Opinião: Brasil: depressão, melancolia ou luto?

07 de Junho de 2016

Opinião: Brasil: depressão, melancolia ou luto?

Uma aluna procurou-me para lhe orientar uma pesquisa sobre a relação depressão e aprendizagem. A hipótese é se a depressão em crianças ou adolescentes faz cair o grau de aprendizagem, e se professores sabem lidar com alunos deprimidos em sala de aula.

O senso comum diz que: sim, conheço uma criança cuja mãe faleceu e afetou drasticamente a sua vontade de ir à escola, aprender os conteúdos, e o resultado foi muito baixo. O filme francês “Ponette, a espera de um anjo” (1996) reforça a hipótese acima: uma menina [Ponette] que aos 4 anos tem que lidar com a perda da mãe. Talvez Ponette não viva uma verdadeira depressão, mas sim, o luto ‘normal’, que pessoa de qualquer idade pode sofrer, a partir de uma perda real ou simbólica.

Depressão é uma doença psíquica ou mental, que tem vários sintomas, não necessariamente ligados à perda de um ente querido, mas sim a perda do próprio Eu (Ego). E luto normalmente desenvolve tristeza, que as circunstâncias e o tempo se encarregam de ser superado.

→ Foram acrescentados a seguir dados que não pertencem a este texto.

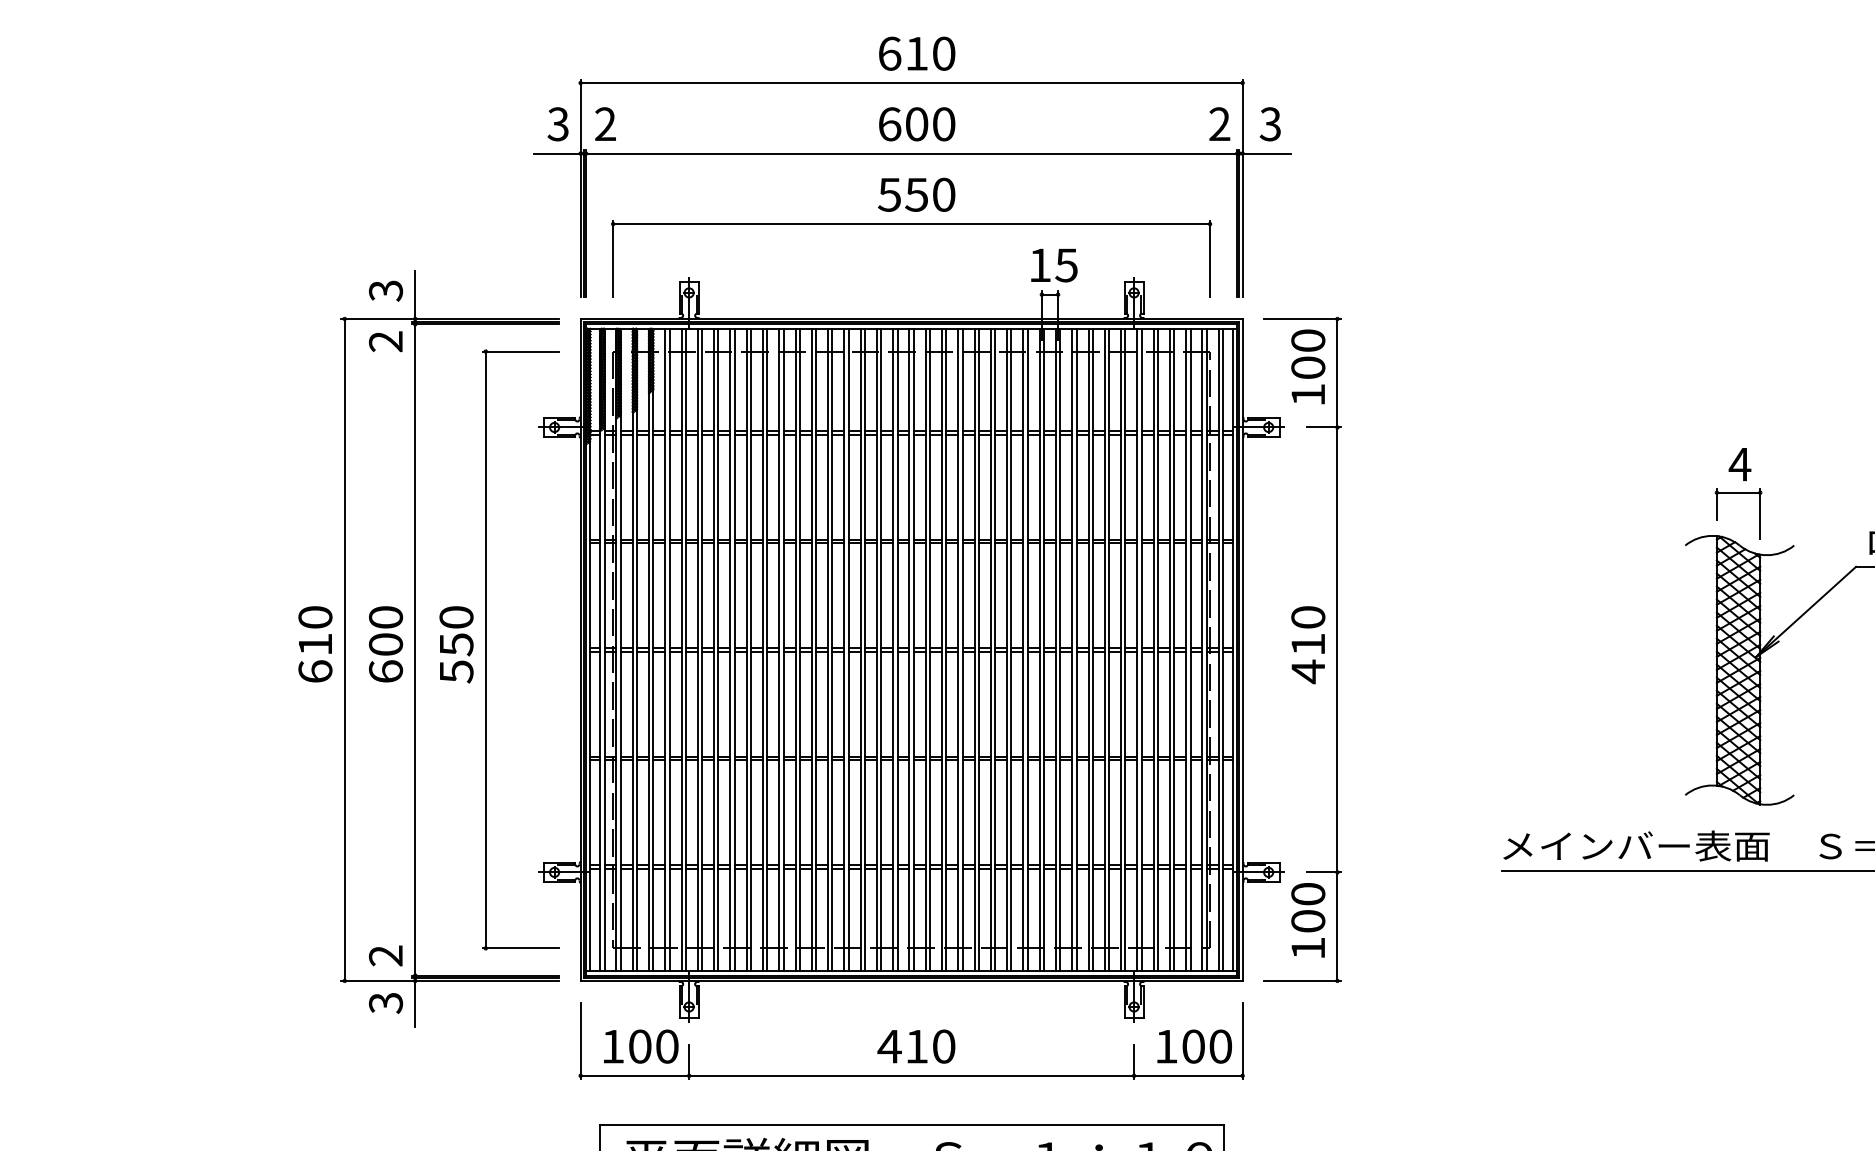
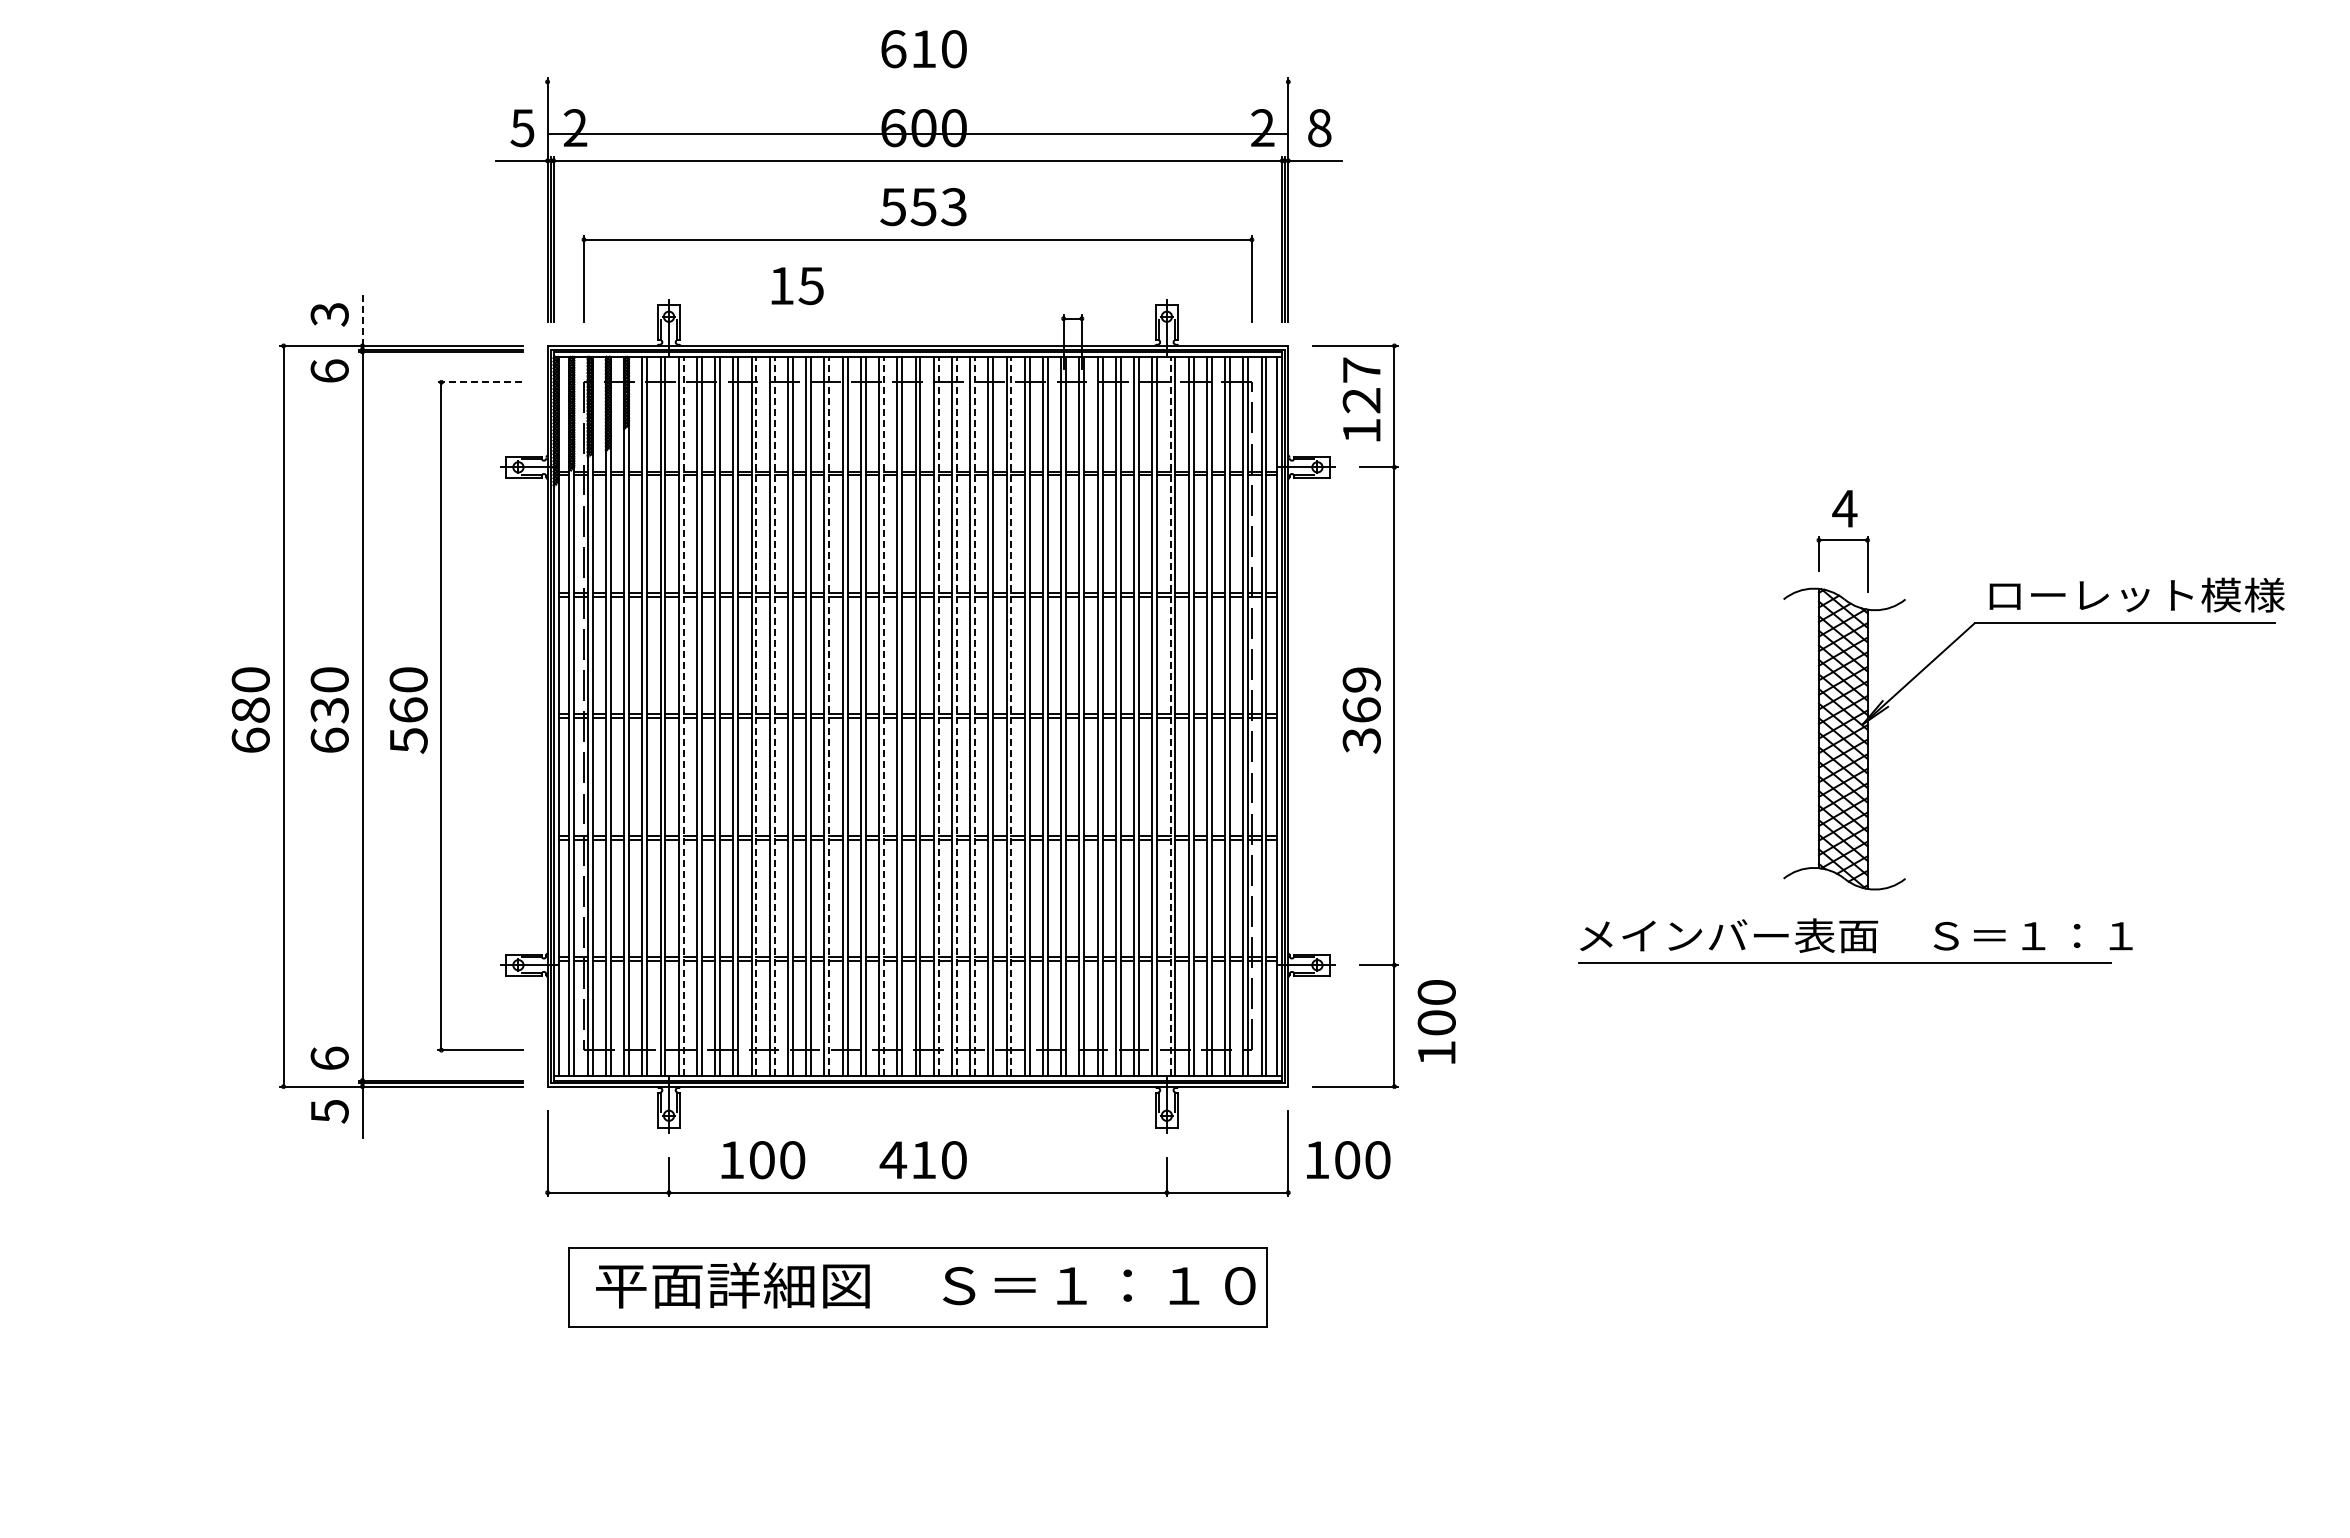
line: (911, 82) -> (917, 133), moved
text: (558, 123) -> (522, 127), 3 -> 5
text: (1270, 124) -> (1319, 128), 3 -> 8
text: (943, 195) -> (953, 207), 550 -> 553
text: (1054, 265) -> (797, 286), moved
line: (415, 295) -> (362, 319), solid -> dashed
text: (385, 340) -> (329, 370), 2 -> 6
line: (520, 351) -> (480, 382), solid -> dashed
text: (1308, 354) -> (1361, 385), 100 -> 127
text: (315, 643) -> (250, 709), 610 -> 680
text: (385, 644) -> (329, 710), 600 -> 630
text: (456, 644) -> (408, 710), 550 -> 560
text: (1308, 644) -> (1361, 710), 410 -> 369
line: (702, 649) -> (683, 715), solid -> dashed
line: (767, 649) -> (756, 715), solid -> dashed
line: (783, 649) -> (774, 715), solid -> dashed
line: (832, 649) -> (829, 715), solid -> dashed
line: (880, 649) -> (883, 715), solid -> dashed
line: (930, 649) -> (938, 715), solid -> dashed
line: (946, 649) -> (956, 715), solid -> dashed
line: (963, 649) -> (975, 715), solid -> dashed
line: (995, 649) -> (1011, 715), solid -> dashed
line: (1137, 649) -> (1170, 715), solid -> dashed
text: (1308, 920) -> (1436, 1021), moved
text: (385, 955) -> (329, 1058), 2 -> 6
text: (385, 1003) -> (329, 1111), 3 -> 5
text: (641, 1046) -> (763, 1160), moved
text: (1194, 1046) -> (1348, 1160), moved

A distinção entre luto e melancolia foi inicialmente realizada pelo pai da psicanálise, Sigmund Freud (1915). O saudoso médico e escritor gaúcho, Moacir Scliar, atualizou tal distinção de modo breve: “diferente da tristeza que é passageira; do tédio, que nos dá a sensação de que o tempo não passa; da depressão, termo moderno para uma condição clínica psicológica associada a fatores psicossociais, a melancolia, até pode ser uma doença (como a depressão) como pode ser apenas um estado de espírito, que embora possa causar no sujeito uma perspectiva sombria da vida, do mundo e das relações sociais, também pode ser uma fonte de inspiração para a criação literária, música, cinema, teatro, até mesmo política messiânica”.

Depressão é sentir ausência de sentido da vida, é um árduo desânimo e desinteresse pelas coisas do mundo, ruminação de experiências ruins que parecem "não sair da cabeça", pensamentos de morte e morrer, baixa autoestima, até alcançar um patamar de desejo de autopunição.

Aristóteles (300 a.C.), reconhecia uma relação direta entre melancolia e homens criativos, na filosofia, literatura, artes em geral. Recentemente autores reconhecem que a literatura está repleta de exemplos de personalidades melancólicas, às vezes com final trágico (Virginia Woolf, Ernest Hemingway); Dostoievski, Kafka, Fernando Pessoa, Clarice Lispector, Pedro Nava, Augusto dos Anjos, e tantos outros “bons melancólicos”. Será que suas obras nasceram da melancolia?

Também, muitas pessoas são bipolares, isto é, oscilam entre um estado de depressão e de mania, na qual a pessoa se sente “energizada” e pode trabalhar com muito entusiasmo.  Entre os escritores diagnosticados como bipolares estão Hans Christian Andersen, F. Scott Fitzgerald, Nicolai Gógol, Graham Greene, Ibsen, Robert S. Stevenson.   

Ainda há um ponto de vista interessante observado pelo escritor norte-americano, William Styron, que viveu profunda depressão, e depois de superada escreveu o livro “Perto das trevas”, contribuiu com o documentário de TV “Desânimo mortal”. Ele critica o termo depressão, que “pode ser usado tanto para designar um buraco no chão como uma queda de ciclo econômico”.

Mesmo assim, a depressão pode evocar um sentido mais amplo: lembra fábricas fechadas, desempregados, fome. A grande depressão econômica dos EUA, de 1929, ou Crise de 1929. Também no campo social, a depressão social e econômica vem depois da fase maníaca (com pessoas consumindo compulsivamente). Assim, o que acontece com um indivíduo também pode acontecer com as sociedades “doentes”: existe a depressão social, econômica, política, cultural, etc.

Ao leitor: será que os brasileiros, vivem hoje uma depressão/ desânimo mortal, ou melancolia, luto? Qual seria o tratamento?